Should you estimate with hours or Story Points when starting a scrum?
I've done both here in the great state of Texas and here's my thoughts:
Starting out I always liked hours. Hours are comfortable, you can understand them, and they are simple. How many hours to make that widget? Seven. Easy. You can touch hours, look them up in the dictionary, and explain to your boss what an hour is. But "hours" have a dark side.
At the beginning of a sprint, we estimated we could work 6 hours a day, with 2 hours for email and meetings. How many stories can we put in a sprint? Well, we've got two weeks, that's six hours times 10 days equals 60 hours of work per developer.
But our estimates were always way low for the work, about half of what they should be. Frustration mounted as we missed features due to poor estimations. Slowly, like a rattler sneaking up on a rat, I realized the problems with estimating in hours.
When estimating hours we miss these eight bloodsucking ticks:
1. Additional parts of the task we didn't think about.
2. Some tasks are harder than we thought.

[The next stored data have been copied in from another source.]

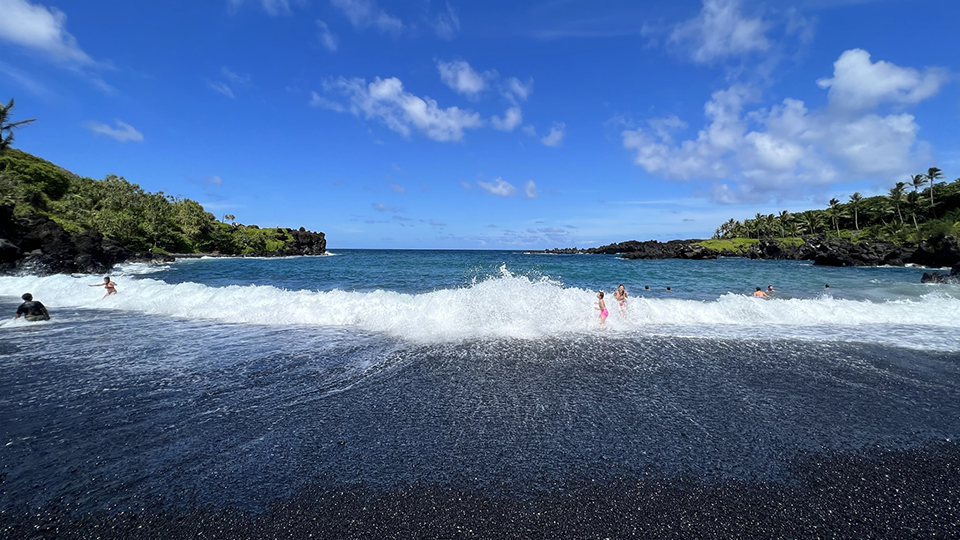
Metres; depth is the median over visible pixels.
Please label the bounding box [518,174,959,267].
headland
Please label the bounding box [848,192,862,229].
palm tree
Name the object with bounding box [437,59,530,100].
cloud
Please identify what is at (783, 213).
palm tree
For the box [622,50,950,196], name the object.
cloud
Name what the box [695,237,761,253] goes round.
grass
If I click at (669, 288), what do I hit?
person
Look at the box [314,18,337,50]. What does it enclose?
cloud
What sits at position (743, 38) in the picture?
cloud
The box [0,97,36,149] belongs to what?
palm tree
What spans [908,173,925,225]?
palm tree
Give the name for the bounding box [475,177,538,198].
cloud
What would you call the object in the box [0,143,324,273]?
headland
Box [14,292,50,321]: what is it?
person
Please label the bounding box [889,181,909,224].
palm tree
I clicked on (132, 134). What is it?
cloud
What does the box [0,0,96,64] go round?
cloud
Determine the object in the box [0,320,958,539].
wet sand
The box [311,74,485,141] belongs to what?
cloud
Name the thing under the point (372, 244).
sky
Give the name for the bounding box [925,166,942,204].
palm tree
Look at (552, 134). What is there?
cloud
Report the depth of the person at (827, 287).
19.39 m
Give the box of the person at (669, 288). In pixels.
[665,285,671,291]
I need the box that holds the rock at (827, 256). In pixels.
[801,236,901,266]
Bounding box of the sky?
[0,0,959,247]
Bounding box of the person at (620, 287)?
[613,283,627,318]
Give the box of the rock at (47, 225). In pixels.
[0,205,132,275]
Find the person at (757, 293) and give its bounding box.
[752,286,767,298]
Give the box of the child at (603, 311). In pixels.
[594,291,608,327]
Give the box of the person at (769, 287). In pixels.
[766,284,776,294]
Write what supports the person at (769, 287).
in the sea
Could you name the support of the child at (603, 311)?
in the sea
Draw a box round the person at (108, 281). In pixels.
[92,276,117,296]
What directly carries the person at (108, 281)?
in the sea
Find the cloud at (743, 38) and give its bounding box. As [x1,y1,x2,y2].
[661,0,776,64]
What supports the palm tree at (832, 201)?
on the headland at (920, 261)
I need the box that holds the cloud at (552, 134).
[540,123,565,147]
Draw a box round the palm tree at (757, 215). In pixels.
[753,213,769,237]
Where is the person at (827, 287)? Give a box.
[823,283,830,289]
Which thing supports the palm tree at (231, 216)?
on the headland at (322, 242)
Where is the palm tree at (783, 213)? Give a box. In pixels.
[778,209,790,236]
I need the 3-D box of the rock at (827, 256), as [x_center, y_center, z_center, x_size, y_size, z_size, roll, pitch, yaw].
[50.545,-2.338,49.243,10.421,4.286,9.670,0,3,0]
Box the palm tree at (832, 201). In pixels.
[828,198,841,234]
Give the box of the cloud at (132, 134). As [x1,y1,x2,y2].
[85,119,143,141]
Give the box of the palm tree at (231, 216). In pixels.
[223,213,235,223]
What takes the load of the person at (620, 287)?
in the sea
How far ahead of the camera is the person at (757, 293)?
15.56 m
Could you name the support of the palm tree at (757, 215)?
on the headland at (920, 261)
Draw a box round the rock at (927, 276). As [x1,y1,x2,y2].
[920,267,959,284]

3. Task Interruptions. "Hey, I know you are in the middle of a scrum, but production has this huge problem and the big boss says to drop everything and fix it now."

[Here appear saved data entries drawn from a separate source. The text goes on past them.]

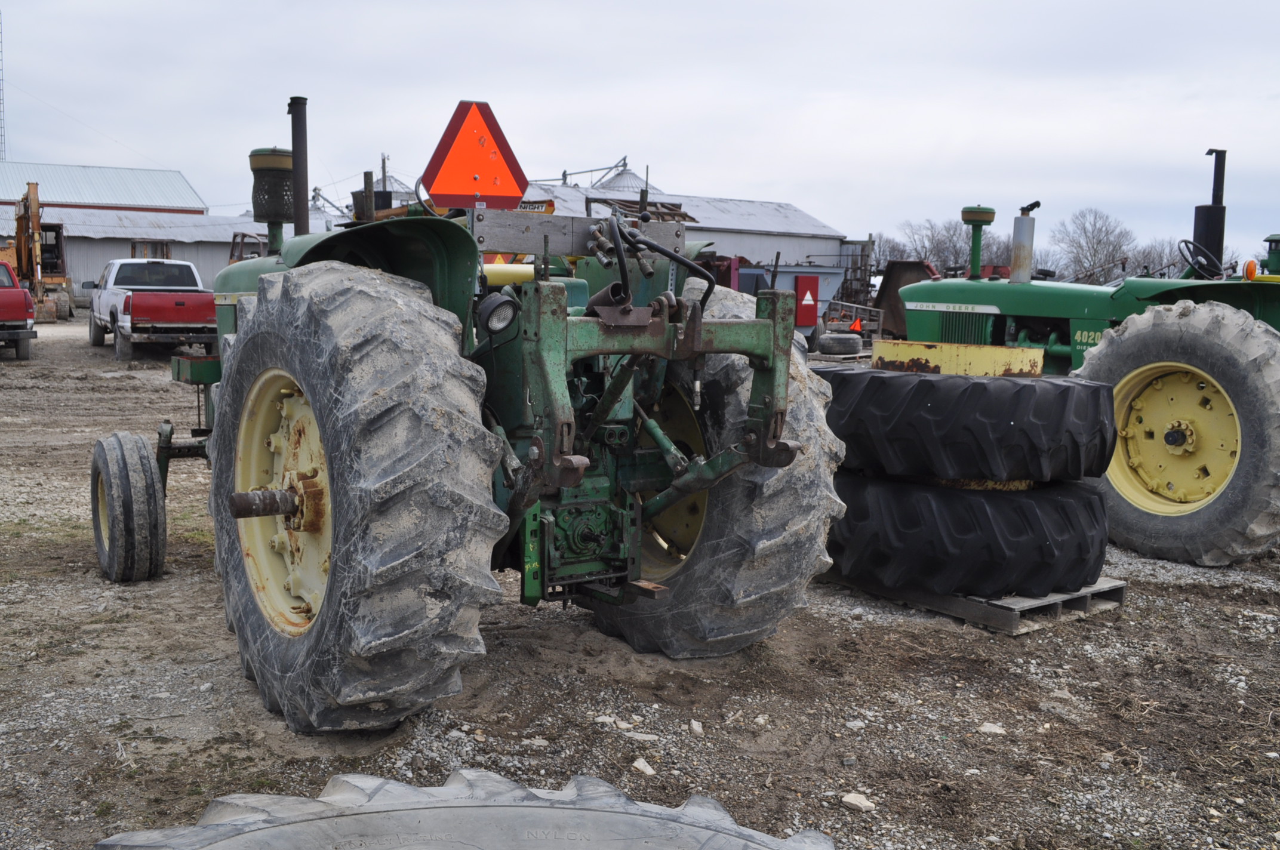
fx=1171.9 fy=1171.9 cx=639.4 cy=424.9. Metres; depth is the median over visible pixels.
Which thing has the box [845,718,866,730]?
rock
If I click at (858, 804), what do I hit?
rock
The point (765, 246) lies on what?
building
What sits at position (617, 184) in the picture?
grain silo
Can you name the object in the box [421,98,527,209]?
warning sign
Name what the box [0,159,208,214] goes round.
warehouse
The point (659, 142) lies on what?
sky
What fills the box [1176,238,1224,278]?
steering wheel
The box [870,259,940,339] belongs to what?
rusty machine
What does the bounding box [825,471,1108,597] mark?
tire
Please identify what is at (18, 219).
orange excavator
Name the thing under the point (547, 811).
tire
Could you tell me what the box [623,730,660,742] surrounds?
rock
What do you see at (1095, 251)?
bare tree
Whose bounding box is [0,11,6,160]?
lattice tower
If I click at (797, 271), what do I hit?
blue trailer
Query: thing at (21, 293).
red pickup truck
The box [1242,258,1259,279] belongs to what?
orange lamp
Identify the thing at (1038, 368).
wheel rim
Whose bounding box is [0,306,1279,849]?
gravel ground
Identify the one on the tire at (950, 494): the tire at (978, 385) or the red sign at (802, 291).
the tire at (978, 385)
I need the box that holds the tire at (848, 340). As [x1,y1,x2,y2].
[817,332,862,354]
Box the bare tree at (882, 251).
[866,231,905,275]
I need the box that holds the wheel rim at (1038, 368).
[873,340,1045,376]
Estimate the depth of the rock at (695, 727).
3.91 m
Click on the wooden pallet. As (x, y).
(1080, 596)
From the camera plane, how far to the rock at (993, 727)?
3.97 m
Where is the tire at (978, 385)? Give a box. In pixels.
[820,364,1121,484]
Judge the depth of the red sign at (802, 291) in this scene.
21.83 m
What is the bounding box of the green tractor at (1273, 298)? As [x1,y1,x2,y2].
[875,148,1279,571]
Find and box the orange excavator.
[2,182,74,324]
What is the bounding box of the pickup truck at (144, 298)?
[84,257,216,360]
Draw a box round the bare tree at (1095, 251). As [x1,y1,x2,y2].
[1051,207,1134,282]
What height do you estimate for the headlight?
0.158 m
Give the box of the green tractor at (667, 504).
[87,81,844,730]
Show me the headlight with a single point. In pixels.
(494, 308)
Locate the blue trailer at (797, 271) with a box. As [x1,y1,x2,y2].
[725,260,847,346]
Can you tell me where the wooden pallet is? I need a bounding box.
[825,570,1125,634]
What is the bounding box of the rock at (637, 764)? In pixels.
[629,757,656,776]
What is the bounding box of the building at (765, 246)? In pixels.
[523,175,850,272]
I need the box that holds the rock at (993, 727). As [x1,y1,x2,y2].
[978,721,1005,734]
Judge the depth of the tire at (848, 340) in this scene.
22.41 m
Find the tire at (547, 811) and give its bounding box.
[90,770,833,849]
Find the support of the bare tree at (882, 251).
on the ground
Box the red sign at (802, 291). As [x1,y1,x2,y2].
[794,275,819,326]
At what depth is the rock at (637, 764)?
3.58 m
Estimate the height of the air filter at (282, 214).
0.479 m
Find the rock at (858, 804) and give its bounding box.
[839,792,875,811]
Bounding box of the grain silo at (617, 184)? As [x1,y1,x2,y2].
[589,167,658,195]
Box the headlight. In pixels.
[477,291,519,334]
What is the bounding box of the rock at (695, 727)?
[688,719,703,735]
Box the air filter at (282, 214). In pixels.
[248,144,296,250]
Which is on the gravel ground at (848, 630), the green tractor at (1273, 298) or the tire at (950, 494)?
the green tractor at (1273, 298)
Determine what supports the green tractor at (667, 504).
on the gravel ground at (848, 630)
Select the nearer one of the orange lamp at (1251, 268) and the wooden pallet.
the wooden pallet
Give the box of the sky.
[0,0,1279,269]
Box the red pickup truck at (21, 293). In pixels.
[0,259,36,358]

4. Unexpected tool problems. At the most inopportune time, your drive will crash, Visual Studio will get corrupted, and the new guy will demolish the entire Git repository.
5. Too many meetings.
6. Developers are natural optimists. "I really can do that in seven hours."

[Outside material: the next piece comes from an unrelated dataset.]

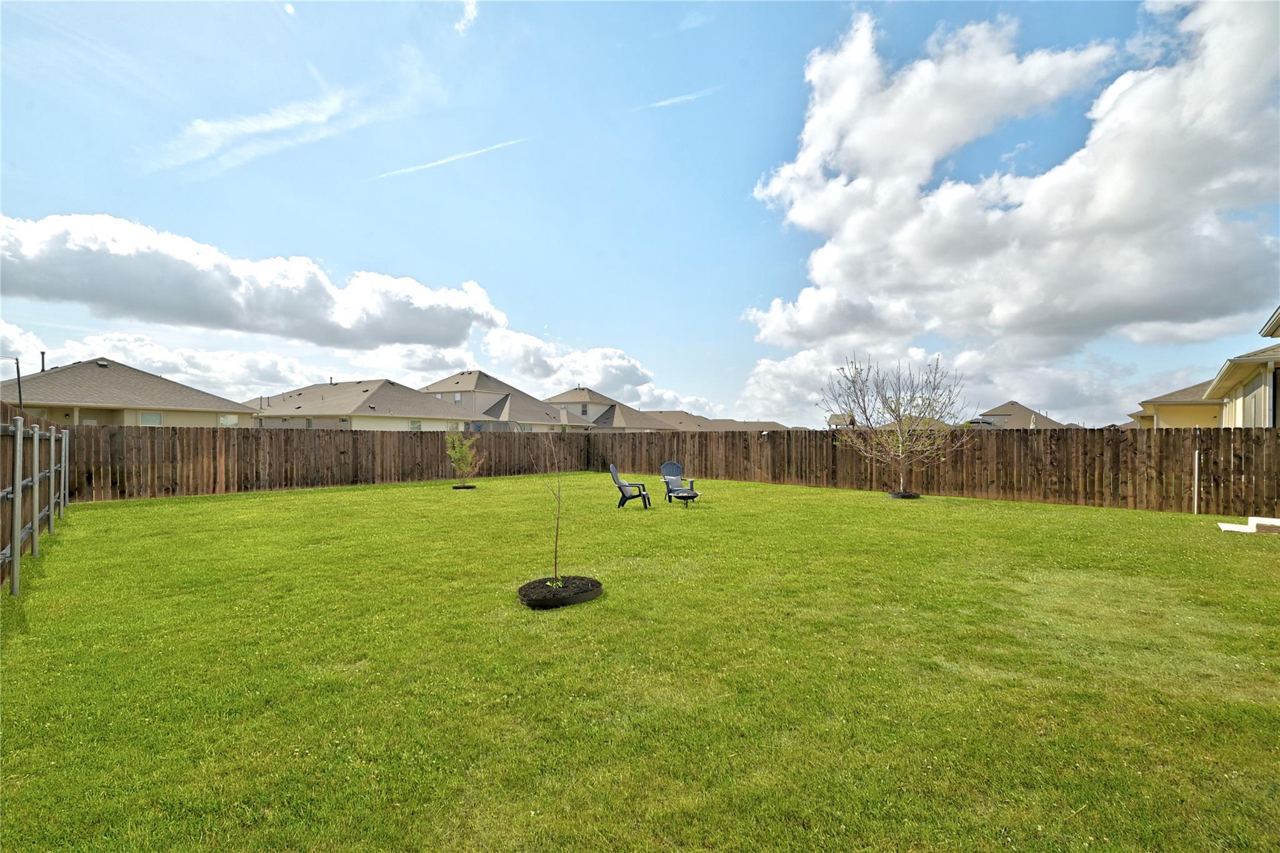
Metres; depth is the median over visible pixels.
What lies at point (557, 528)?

7. Pride. You don't want to look bad in front of the ScrumMaster (tm) and other developers, so you estimate low hours.
8. No time for bug fixes. QA will find bad code, but we don't estimate time for it.
After seeing hours not working well we switched to story points. How much is a story point worth? We started with a rough guess of half a day. (I know story points are suppose to be complexity, but, ... yeah, whatever, we started with two a day).
After a few sprints we got our velocity - about one story point a day - and it worked well.
The magic of story points is that they subsume the 8 Bloodsucking Ticks of Estimation into them.